*Brano estratto*.
┌────────

Malata di Sla sfida la legge: ricorso per il suicidio assistito negato

Malata di Sla sfida la legge: ricorso per il suicidio assistito negato
In un contesto in cui il dibattito su eutanasia e suicidio assistito sta guadagnando sempre più rilevanza, emerge la storia di una donna campana di 44 anni, affetta da sclerosi laterale amiotrofica (SLA). Identificata con il nome di fantasia Coletta per tutelare la sua privacy, ha recentemente ricevuto un diniego dalla propria azienda sanitaria per accedere al suicidio medicalmente assistito, spingendola a rivolgersi ai giudici per far valere i propri diritti.
La condizione di Coletta e il suo appello alla dignità
La sclerosi laterale amiotrofica è una malattia neurodegenerativa che colpisce le cellule nervose nel cervello e nel midollo spinale, causando una progressiva perdita di funzionalità muscolare e compromettendo gravemente la qualità della vita. Coletta, consapevole della sua condizione, ha dichiarato di sentirsi “condannata a soffrire” e non accetta che la sua volontà venga ignorata da valutazioni che non considerano né la sua salute né il diritto a una vita dignitosa.
Il dibattito pubblico e il ruolo delle associazioni
Il diniego dell’ASL ha innescato un acceso dibattito, con l’Associazione Luca Coscioni che sostiene Coletta e altre persone in situazioni simili. Questo rappresenta il terzo caso di richiesta di suicidio assistito in Campania. La segretaria nazionale dell’associazione, l’avvocato Filomena Gallo, ha definito “sconcertante e inumano” il rifiuto dell’ASL, sottolineando il contrasto con le sentenze della Corte Costituzionale che riconoscono il diritto all’autodeterminazione.
Marco Cappato, tesoriere dell’Associazione, ha aggiunto che la proposta di legge regionale per il suicidio assistito, presentata oltre un anno fa, è rimasta senza discussione. La posizione del presidente della Campania, Vincenzo De Luca, ha ulteriormente complicato la situazione, bloccando la legge in attesa di consultazioni con la Conferenza Episcopale, senza però organizzare incontri concreti. Questa impasse ha privato i cittadini di una risposta chiara su un tema così cruciale.
La lotta di Coletta per i propri diritti
Dopo il diniego, Coletta ha fatto appello all’ASL per una rivalutazione urgente delle sue condizioni, richiedendo la trasmissione del parere del comitato etico, senza ricevere alcuna risposta. Questa mancanza di riscontri l’ha costretta a presentare un ricorso d’urgenza al tribunale di Napoli, dimostrando la sua determinazione a perseguire il diritto di scegliere il proprio destino.
La questione del suicidio assistito in Italia è divisiva. Da un lato, ci sono coloro che sostengono il diritto individuale di porre fine alla propria sofferenza; dall’altro, ci sono timori riguardo a possibili abusi e pressioni sui più vulnerabili. Queste paure sono alimentate da un dibattito polarizzato, che spesso ignora le esperienze di chi vive situazioni di grande sofferenza.
La necessità di una legislazione chiara
Il caso di Coletta mette in evidenza l’importanza di una legislazione chiara e di procedure che rispettino i diritti dei malati. In molti paesi, il suicidio assistito è regolato da leggi specifiche che definiscono le condizioni per accedervi. In Italia, la mancanza di una legge chiara crea un vuoto normativo, costringendo le persone a ricorrere a vie legali per far valere i propri diritti.

└────────

*Scopo dell'esercizio*.
Puoi riscrivere il brano sul suicidio assistito partendo da "La questione del" e proseguendo fino a "di grande sofferenza.", cambiando "timori" in "preoccupazioni"?

*Voci elencate*.
┌────────

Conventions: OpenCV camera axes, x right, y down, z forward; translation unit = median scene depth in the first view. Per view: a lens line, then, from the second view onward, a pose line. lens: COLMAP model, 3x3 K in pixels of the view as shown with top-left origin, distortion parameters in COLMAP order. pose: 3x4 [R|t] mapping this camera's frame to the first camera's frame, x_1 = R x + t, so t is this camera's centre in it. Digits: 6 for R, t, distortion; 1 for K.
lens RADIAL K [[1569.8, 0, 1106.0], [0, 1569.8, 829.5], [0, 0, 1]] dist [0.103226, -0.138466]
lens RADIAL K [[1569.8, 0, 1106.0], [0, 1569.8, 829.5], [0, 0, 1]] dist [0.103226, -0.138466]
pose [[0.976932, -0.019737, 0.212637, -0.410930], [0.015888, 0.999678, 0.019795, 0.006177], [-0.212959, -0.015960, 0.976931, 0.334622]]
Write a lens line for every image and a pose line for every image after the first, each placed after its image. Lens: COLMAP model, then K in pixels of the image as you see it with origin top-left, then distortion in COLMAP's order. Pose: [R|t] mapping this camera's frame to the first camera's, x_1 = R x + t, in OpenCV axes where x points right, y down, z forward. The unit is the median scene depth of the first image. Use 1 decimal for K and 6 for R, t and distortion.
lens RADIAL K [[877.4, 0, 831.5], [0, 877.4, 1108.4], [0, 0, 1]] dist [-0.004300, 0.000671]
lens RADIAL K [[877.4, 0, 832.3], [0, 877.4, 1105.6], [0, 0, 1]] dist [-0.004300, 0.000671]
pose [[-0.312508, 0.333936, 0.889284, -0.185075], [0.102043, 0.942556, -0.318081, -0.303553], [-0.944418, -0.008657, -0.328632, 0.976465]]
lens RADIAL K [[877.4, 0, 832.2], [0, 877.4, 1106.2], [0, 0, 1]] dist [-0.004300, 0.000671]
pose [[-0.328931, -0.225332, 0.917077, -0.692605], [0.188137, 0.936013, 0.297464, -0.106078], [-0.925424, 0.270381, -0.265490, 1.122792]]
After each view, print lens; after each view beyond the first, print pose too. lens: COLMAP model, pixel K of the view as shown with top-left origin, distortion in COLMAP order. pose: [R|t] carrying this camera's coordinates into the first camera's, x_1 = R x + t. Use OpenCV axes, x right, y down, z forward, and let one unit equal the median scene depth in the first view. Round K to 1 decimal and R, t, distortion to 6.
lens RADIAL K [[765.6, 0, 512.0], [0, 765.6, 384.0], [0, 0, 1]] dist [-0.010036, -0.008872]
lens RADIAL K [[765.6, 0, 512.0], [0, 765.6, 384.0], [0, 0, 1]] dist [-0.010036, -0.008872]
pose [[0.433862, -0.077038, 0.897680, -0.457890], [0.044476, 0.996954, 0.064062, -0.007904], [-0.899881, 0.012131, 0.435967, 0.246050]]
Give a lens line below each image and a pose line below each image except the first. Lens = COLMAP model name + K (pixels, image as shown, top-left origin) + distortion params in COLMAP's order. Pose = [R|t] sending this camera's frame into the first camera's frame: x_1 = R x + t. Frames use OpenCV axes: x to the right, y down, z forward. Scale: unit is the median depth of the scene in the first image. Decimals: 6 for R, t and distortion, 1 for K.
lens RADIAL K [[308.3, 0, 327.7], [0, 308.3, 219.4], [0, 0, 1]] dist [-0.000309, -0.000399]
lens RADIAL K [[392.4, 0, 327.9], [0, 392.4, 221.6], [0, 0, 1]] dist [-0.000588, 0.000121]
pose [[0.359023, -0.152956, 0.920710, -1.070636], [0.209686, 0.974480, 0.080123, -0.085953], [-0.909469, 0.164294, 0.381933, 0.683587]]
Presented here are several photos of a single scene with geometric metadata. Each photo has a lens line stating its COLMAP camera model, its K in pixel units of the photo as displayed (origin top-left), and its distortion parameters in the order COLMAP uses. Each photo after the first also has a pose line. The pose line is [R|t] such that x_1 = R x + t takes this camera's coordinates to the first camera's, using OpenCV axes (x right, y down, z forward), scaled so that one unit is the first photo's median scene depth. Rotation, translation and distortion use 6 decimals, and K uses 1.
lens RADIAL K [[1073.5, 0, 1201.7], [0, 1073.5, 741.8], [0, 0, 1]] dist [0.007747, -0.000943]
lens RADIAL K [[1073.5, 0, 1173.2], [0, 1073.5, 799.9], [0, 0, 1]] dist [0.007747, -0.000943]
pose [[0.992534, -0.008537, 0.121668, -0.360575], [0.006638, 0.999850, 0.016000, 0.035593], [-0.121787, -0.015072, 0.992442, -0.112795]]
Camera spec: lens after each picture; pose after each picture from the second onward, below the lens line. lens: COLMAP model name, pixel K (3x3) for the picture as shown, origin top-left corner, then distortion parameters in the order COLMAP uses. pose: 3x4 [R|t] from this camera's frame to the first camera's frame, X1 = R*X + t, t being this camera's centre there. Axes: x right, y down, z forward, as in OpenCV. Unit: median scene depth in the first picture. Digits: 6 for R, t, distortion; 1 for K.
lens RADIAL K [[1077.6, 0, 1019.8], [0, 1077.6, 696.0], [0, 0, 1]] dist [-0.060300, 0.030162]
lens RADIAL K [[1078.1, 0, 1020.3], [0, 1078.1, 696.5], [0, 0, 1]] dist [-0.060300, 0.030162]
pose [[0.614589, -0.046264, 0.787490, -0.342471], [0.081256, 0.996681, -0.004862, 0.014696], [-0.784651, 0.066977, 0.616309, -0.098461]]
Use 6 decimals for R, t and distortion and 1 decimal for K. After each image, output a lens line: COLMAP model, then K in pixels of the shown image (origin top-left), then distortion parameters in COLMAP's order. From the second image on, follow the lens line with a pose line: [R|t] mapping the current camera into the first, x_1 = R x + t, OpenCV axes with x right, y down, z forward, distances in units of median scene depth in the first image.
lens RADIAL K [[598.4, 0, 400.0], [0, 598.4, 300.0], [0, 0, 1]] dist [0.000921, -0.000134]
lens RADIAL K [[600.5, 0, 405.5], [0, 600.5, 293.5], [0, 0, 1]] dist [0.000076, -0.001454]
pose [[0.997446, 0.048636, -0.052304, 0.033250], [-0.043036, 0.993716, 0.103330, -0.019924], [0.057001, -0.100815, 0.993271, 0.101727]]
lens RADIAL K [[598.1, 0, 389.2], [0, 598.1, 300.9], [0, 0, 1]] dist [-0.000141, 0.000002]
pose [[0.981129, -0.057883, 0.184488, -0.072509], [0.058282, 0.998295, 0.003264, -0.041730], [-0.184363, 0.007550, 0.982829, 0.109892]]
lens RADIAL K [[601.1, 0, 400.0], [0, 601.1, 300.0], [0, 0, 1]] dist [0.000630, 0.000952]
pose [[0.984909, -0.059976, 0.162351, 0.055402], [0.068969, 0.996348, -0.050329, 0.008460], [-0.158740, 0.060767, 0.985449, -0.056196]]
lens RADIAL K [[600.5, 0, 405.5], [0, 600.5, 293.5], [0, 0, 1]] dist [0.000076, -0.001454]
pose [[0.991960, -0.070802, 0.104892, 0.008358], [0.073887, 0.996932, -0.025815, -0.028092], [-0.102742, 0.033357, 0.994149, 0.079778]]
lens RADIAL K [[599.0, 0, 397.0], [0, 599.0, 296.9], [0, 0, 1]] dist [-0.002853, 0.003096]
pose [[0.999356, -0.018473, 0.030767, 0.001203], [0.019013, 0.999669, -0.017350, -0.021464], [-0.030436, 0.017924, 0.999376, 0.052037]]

└────────

*Risposta scritta*.
La questione del suicidio assistito in Italia è divisiva. Da un lato, ci sono coloro che sostengono il diritto individuale di porre fine alla propria sofferenza; dall’altro, ci sono preoccupazioni riguardo a possibili abusi e pressioni sui più vulnerabili. Queste paure sono alimentate da un dibattito polarizzato, che spesso ignora le esperienze di chi vive situazioni di grande sofferenza.